Нина больше всего уважала качели: нравился ей ритм монотонного покачивания, сначала слегка, совсем чуть-чуть, а потом как р-р-раз! — и она отталкивалась, взлетала все выше и выше, и ей уже становилось страшно, и душа зависала где-то под облаками, а там воздух и счастье!

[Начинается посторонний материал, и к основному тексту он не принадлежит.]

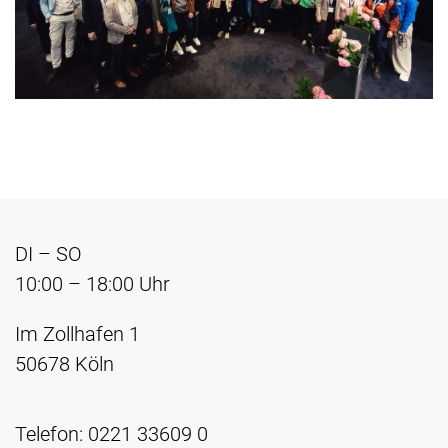
DI – SO
10:00 – 18:00 Uhr
Im Zollhafen 1
50678 Köln
Telefon: 0221 33609 0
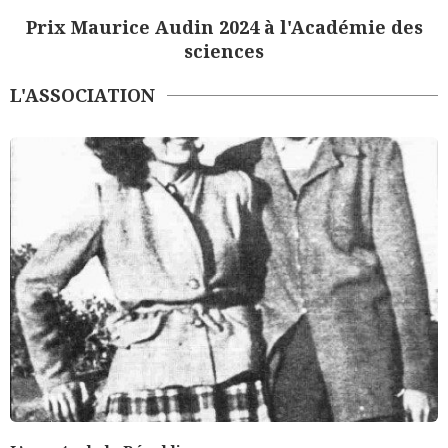
Prix Maurice Audin 2024 à l'Académie des
sciences
L'ASSOCIATION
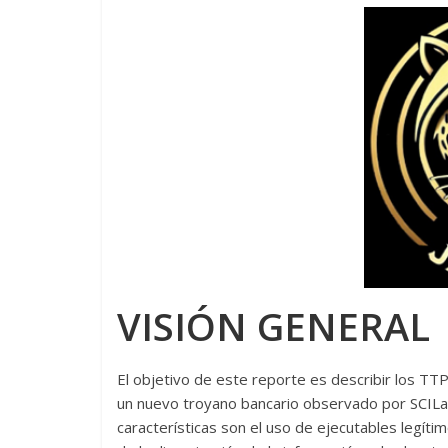
VISIÓN GENERAL
El objetivo de este reporte es describir los T
un nuevo troyano bancario observado por SCI
características son el uso de ejecutables legí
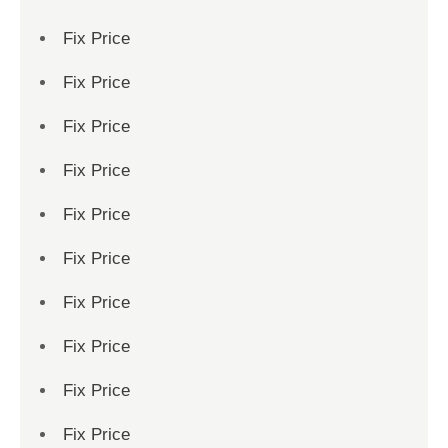
Fix Price
Fix Price
Fix Price
Fix Price
Fix Price
Fix Price
Fix Price
Fix Price
Fix Price
Fix Price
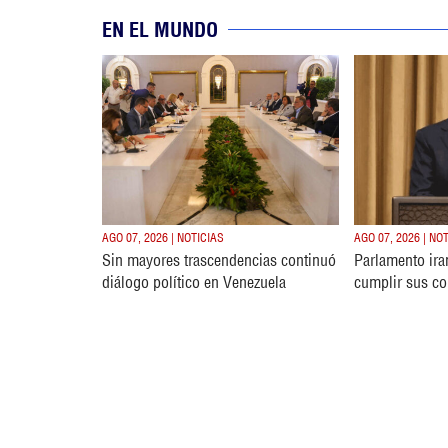
EN EL MUNDO
AGO 07, 2026 | NOTICIAS
AGO 07, 2026 | NO
Sin mayores trascendencias continuó
Parlamento ira
diálogo político en Venezuela
cumplir sus c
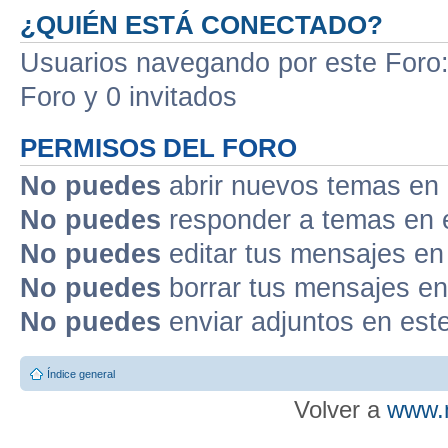
¿QUIÉN ESTÁ CONECTADO?
Usuarios navegando por este Foro: 
Foro y 0 invitados
PERMISOS DEL FORO
No puedes
abrir nuevos temas en 
No puedes
responder a temas en 
No puedes
editar tus mensajes en
No puedes
borrar tus mensajes en
No puedes
enviar adjuntos en est
Índice general
Volver a
www.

Вот и теперь она ловко с них спрыгнула, отметив, что получилось дальше обычного, а качельки еще чуть поскрипывали, и даже пыль под ними пока стояла столбом. Рядом с площадкой для молодняка кренилась слегка поплывшая вбок беседка из зеленых реек, где днем сиживали дворовые тетки-бабушки, а вечером гуляли подростки или куролесили пьяницы. Этот караул имел свои четкие часы работы: тетушки заступали после обеда, грузно усаживались, потирая опухшие колени и начиная нескончаемые разговоры о своих почти прожитых и растворяющихся жизнях, а как смеркалось, пост сдавался местным алкашам — обязательно местным, пришлые не допускались! Местных алкашей было мало — вернее, всего один, Мишка. К вечеру, как темнело, бабы уходили парами, а последняя пара во что бы то ни стало дожидалась сменщика, иначе как можно было без присмотра оставить двор? Сейчас-то август, всегда кто-то есть, а по холоду, бывало, к вечеру двор опустевал совсем. Дядя Миша, родной дворовый алкаш, крепко выпив, всегда хорошо пел, и его раскатистый бас выливался из горла, как вино из кувшина, без натуги и усилий. Причем каждую песню он объявлял, как и положено в концертах. Объявлял всегда одинаково: «Музыка народная! Слова народные! «Вечерний звон»! Исполняет Михаил Шамшурин!» И начиналось протяжное и внушительное бомканье на полчаса. Это произведение было его любимым. Иногда он затихал, и соседи уже шли к окошку, чтобы понять причину прекращения выступления, но он звонко икал и менял репертуар без должного объявления: «Я вчера была твоею, а сегодня Мишкина! Хер у Мишки как сосна на картине Шишкина!».
Пока он пел из-под липы — громогласно, по-молодецки, ища пьяненькими глазами хоть каких зрителей, жена его Лизавета даже и не показывалась. Как только петь переставал — все: значит, завалился где-нибудь. Он мог и в луже уснуть-утонуть, если дождь — было один раз такое, еле откачали. Мог по зиме в какой-нибудь сугроб свалиться замертво, и тогда надо было его по-срочному бежать спасать, чтоб, не дай бог, ничем не примерз. Соседи об этой его привычке падать в неподходящих местах знали и зимой всем двором поддерживали в живом состоянии, притаскивая сразу после пения на дом к жене. Так он и жил от сезона к сезону, пьяно, шумно и почти не приходя в сознание. Но до зимы в августе было далеко, чего о ней было думать-то?